Consumer Debt: How it helps and how it hurts

Consumer Debt: How it helps and how it hurts

What exactly is consumer debt? It’s “We the People” debt, as opposed to government or business debt.

Consumer debt is our debt. And we, the people, have a lot of it – it’s record-breaking in fact. In May of 2018, U.S. consumer debt was projected to exceed $4 trillion by the end of 2018[i].

That’s a lot of zeros. So, in case you’re wondering, what makes up consumer debt?

Consumer debt consists of credit card debt and non-revolving loans – like automobile financing or a student loan. (Mortgages aren’t considered consumer debt – they’re classified under real estate investments.)

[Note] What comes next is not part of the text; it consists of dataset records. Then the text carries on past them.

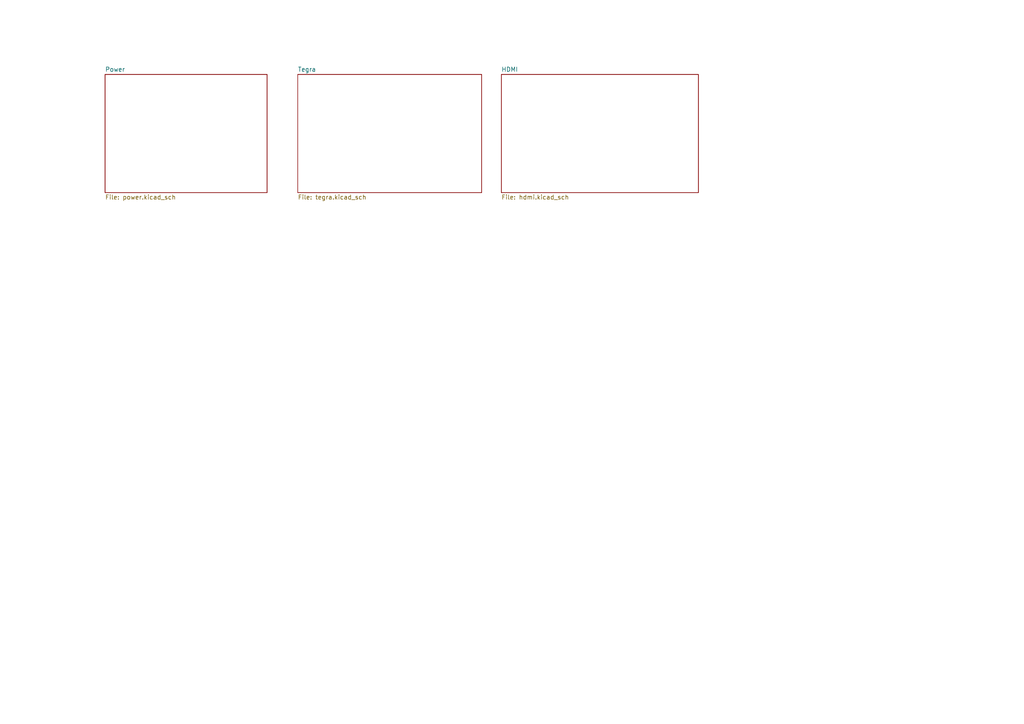
<source format=kicad_sch>
(kicad_sch (version 20230121) (generator eeschema)

  (uuid 2eda1879-675e-4527-a56a-519c0454217c)

  (paper "A4")

  


  (sheet (at 145.415 21.59) (size 57.15 34.29) (fields_autoplaced)
    (stroke (width 0.1524) (type solid))
    (fill (color 0 0 0 0.0000))
    (uuid 2e91fbf6-2657-4fa0-aa81-361993b37f39)
    (property "Sheetname" "HDMI" (at 145.415 20.8784 0)
      (effects (font (size 1.27 1.27)) (justify left bottom))
    )
    (property "Sheetfile" "hdmi.kicad_sch" (at 145.415 56.4646 0)
      (effects (font (size 1.27 1.27)) (justify left top))
    )
    (instances
      (project "tegra_carrier"
        (path "/2eda1879-675e-4527-a56a-519c0454217c" (page "4"))
      )
    )
  )

  (sheet (at 86.36 21.59) (size 53.34 34.29) (fields_autoplaced)
    (stroke (width 0.1524) (type solid))
    (fill (color 0 0 0 0.0000))
    (uuid 787031c1-7b39-4bc0-86e3-f92369c0d991)
    (property "Sheetname" "Tegra" (at 86.36 20.8784 0)
      (effects (font (size 1.27 1.27)) (justify left bottom))
    )
    (property "Sheetfile" "tegra.kicad_sch" (at 86.36 56.4646 0)
      (effects (font (size 1.27 1.27)) (justify left top))
    )
    (instances
      (project "tegra_carrier"
        (path "/2eda1879-675e-4527-a56a-519c0454217c" (page "3"))
      )
    )
  )

  (sheet (at 30.48 21.59) (size 46.99 34.29) (fields_autoplaced)
    (stroke (width 0.1524) (type solid))
    (fill (color 0 0 0 0.0000))
    (uuid 854f66fe-f245-4978-b797-cf7ac6ae611b)
    (property "Sheetname" "Power" (at 30.48 20.8784 0)
      (effects (font (size 1.27 1.27)) (justify left bottom))
    )
    (property "Sheetfile" "power.kicad_sch" (at 30.48 56.4646 0)
      (effects (font (size 1.27 1.27)) (justify left top))
    )
    (instances
      (project "tegra_carrier"
        (path "/2eda1879-675e-4527-a56a-519c0454217c" (page "2"))
      )
    )
  )

  (sheet_instances
    (path "/" (page "1"))
  )
)

</source>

So, how did we get buried under all this debt?
There are a few reasons consumer debt is so high – some of them not entirely in our control. The rise of student loan debt: Most consumer debt consists of school loans. During the recession, many Americans returned to school to re-train or to pursue graduate degrees to increase their competitiveness in a tough job market.

Bankruptcy: Changing bankruptcy laws under the Credit Card Protection Act of 2005 made it harder for Americans to file for bankruptcy. This led to consumer credit card debt climbing to a record high of $1.028 trillion in 2008[ii].

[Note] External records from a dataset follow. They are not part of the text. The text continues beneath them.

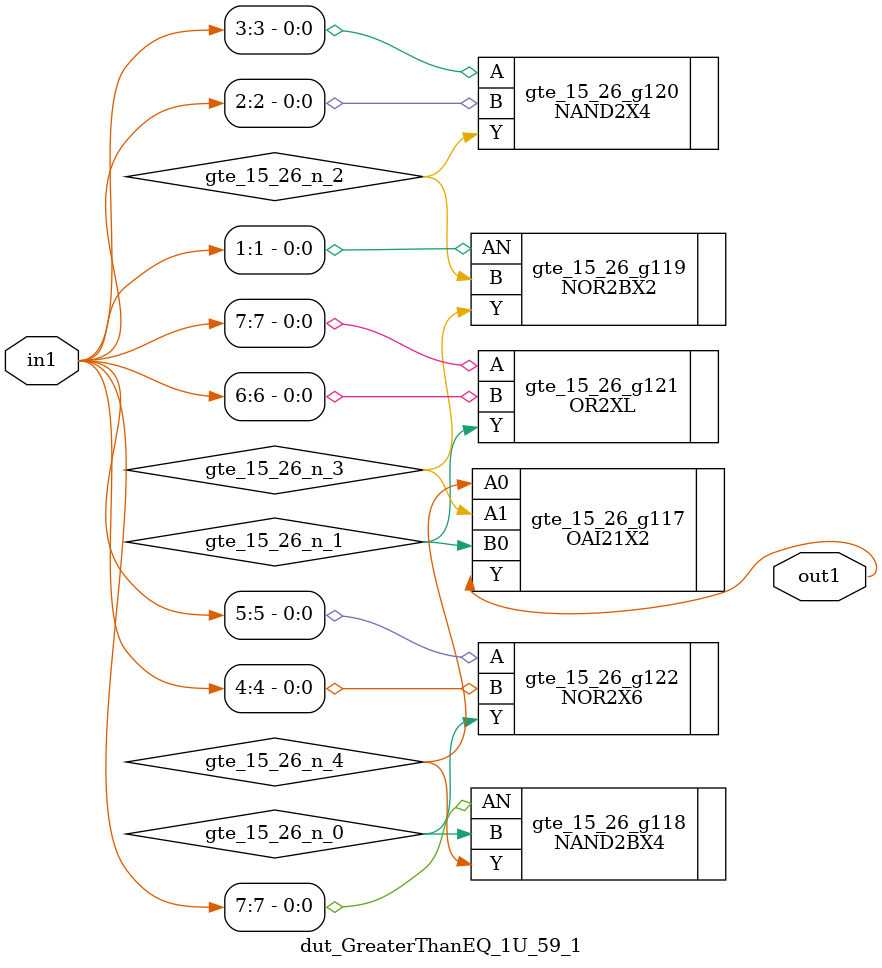
<source format=v>
`timescale 1ps / 1ps


module dut_GreaterThanEQ_1U_59_1(in1, out1);
  input [7:0] in1;
  output out1;
  wire [7:0] in1;
  wire out1;
  wire gte_15_26_n_0, gte_15_26_n_1, gte_15_26_n_2, gte_15_26_n_3,
       gte_15_26_n_4;
  OAI21X2 gte_15_26_g117(.A0 (gte_15_26_n_4), .A1 (gte_15_26_n_3), .B0
       (gte_15_26_n_1), .Y (out1));
  NAND2BX4 gte_15_26_g118(.AN (in1[7]), .B (gte_15_26_n_0), .Y
       (gte_15_26_n_4));
  NOR2BX2 gte_15_26_g119(.AN (in1[1]), .B (gte_15_26_n_2), .Y
       (gte_15_26_n_3));
  NAND2X4 gte_15_26_g120(.A (in1[3]), .B (in1[2]), .Y (gte_15_26_n_2));
  OR2XL gte_15_26_g121(.A (in1[7]), .B (in1[6]), .Y (gte_15_26_n_1));
  NOR2X6 gte_15_26_g122(.A (in1[5]), .B (in1[4]), .Y (gte_15_26_n_0));
endmodule



</source>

Good auto loan rates: The number of auto loans has skyrocketed due to attractive interest rates. After the recession, the federal government lowered interest rates to spur spending and help lift the country out of the recession. Americans responded by financing more automobiles, which added to the consumer debt total.

Is all this consumer debt a bad thing?
Not all consumer debt is bad debt. And there are ways that it helps the economy – both personal and shared. A student loan for example – particularly a government-backed student loan – can offer a borrower a low-interest rate, deferred repayment, and of course, the benefit of gaining a higher education which may bring a higher salary. A college graduate earns 56 percent more than a high school graduate over their lifetime, according to the Economic Policy Institute. So, getting a student loan may make good economic sense.

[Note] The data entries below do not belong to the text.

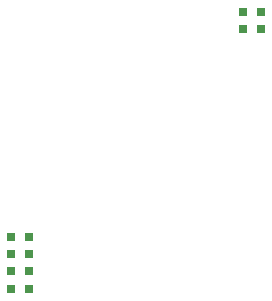
<source format=gtp>
G04 #@! TF.FileFunction,Paste,Top*
%FSLAX46Y46*%
G04 Gerber Fmt 4.6, Leading zero omitted, Abs format (unit mm)*
G04 Created by KiCad (PCBNEW (2016-06-01 BZR 6870, Git 0ccd3bb)-product) date 06/04/16 15:12:46*
%MOMM*%
%LPD*%
G01*
G04 APERTURE LIST*
%ADD10C,0.150000*%
%ADD11R,0.750000X0.800000*%
G04 APERTURE END LIST*
D10*
D11*
X38608000Y-43485500D03*
X38608000Y-41985500D03*
X37084000Y-43497500D03*
X37084000Y-41997500D03*
X37084000Y-39052500D03*
X37084000Y-40552500D03*
X38608000Y-39064500D03*
X38608000Y-40564500D03*
X58293000Y-21514500D03*
X58293000Y-20014500D03*
X56769000Y-21514500D03*
X56769000Y-20014500D03*
M02*

</source>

Credit card debt that won’t go away
Credit card debt is a different story. According to the National Foundation for Credit Counseling (NFCC), 61 percent of U.S. adults have had credit card debt in the past 12 months. Nearly two in five carry debt from month-to-month.

Still, the amount of credit card debt Americans carry has been on the decline, with the average carried per adult a little more than $3,000.

Credit card debt won’t hurt you with interest charges if you pay off the balance monthly. Some households prefer to conduct their spending this way to take advantage of cashback purchases or airline points. As always, make sure spending with credit works within your budget.

If you’re carrying a balance from month to month on your credit cards, however, there is going to be a negative impact in the form of interest payments. Avoid doing this whenever possible.

Stay on the good side of consumer debt
Consumer debt is a mixed bag. Staying on the good side of consumer debt may pay off for you in the long run if you’re conscientious about borrowing money, plan your budget carefully, and always seek to live within your means.